While nanozymes have been gaining interest for their potential in medicine, energy, and environmental solutions, many current versions face a major drawback: their lack of control over electron flow. This can result in the production of toxic byproducts like reactive oxygen species (ROS), which may lead to cellular damage and reduced ATP (energy) production.

To address this, Dr. Amit Vernekar and his Ph.D. student, Adarsh Fatrekar, developed Cu-Phen using a “catalyst-by-design” approach. The nanozyme is made by coordinating copper ions (Cu²?) with phenylalanine, an amino acid, creating a structured assembly with a clearly defined active site. This structure helps ensure precise electron flow, similar to how natural enzymes work inside cells.

Cu-Phen interacts specifically with cytochrome c, a protein central to the electron transport chain in cells. The nanozyme binds in a receptor-ligand fashion and uses a unique mechanism called proton-coupled electron transfer to efficiently reduce oxygen into water—avoiding the creation of harmful ROS in the process.

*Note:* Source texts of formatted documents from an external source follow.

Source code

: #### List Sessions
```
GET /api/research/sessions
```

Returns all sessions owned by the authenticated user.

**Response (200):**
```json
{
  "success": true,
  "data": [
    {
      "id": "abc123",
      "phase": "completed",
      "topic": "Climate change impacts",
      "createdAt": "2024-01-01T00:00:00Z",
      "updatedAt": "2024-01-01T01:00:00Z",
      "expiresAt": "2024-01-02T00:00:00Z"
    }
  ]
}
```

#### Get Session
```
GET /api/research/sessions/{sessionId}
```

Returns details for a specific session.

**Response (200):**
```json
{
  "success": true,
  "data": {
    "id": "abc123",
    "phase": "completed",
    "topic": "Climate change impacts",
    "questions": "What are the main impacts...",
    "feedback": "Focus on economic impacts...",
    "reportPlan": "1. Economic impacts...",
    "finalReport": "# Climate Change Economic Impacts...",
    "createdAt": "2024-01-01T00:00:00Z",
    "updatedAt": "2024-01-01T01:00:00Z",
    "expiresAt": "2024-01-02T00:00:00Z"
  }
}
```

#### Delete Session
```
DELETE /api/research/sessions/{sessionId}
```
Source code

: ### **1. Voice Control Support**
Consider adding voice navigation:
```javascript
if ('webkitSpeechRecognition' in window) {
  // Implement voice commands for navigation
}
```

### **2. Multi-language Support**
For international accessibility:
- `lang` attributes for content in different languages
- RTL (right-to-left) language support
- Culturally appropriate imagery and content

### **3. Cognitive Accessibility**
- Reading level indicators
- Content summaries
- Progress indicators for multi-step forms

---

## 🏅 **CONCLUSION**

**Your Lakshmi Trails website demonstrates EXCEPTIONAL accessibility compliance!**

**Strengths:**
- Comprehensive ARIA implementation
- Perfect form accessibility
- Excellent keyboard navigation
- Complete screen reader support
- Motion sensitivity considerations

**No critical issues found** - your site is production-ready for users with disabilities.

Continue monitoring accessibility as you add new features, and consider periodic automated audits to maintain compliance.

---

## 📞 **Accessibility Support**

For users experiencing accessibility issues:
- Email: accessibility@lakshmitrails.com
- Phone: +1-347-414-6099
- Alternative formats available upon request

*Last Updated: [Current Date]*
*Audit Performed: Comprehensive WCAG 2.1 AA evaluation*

These findings, recently published in the Journal of Materials Chemistry A, highlight the importance of active site design in the development of next-generation nanozymes. With better control over electron transfer, these artificial enzymes could play a key role in sustainable energy, medical innovations, and bio-compatible technologies.

The study opens new doors for nanozyme research, showing how carefully engineered catalysts can seamlessly integrate into biological systems and safely enhance energy pathways.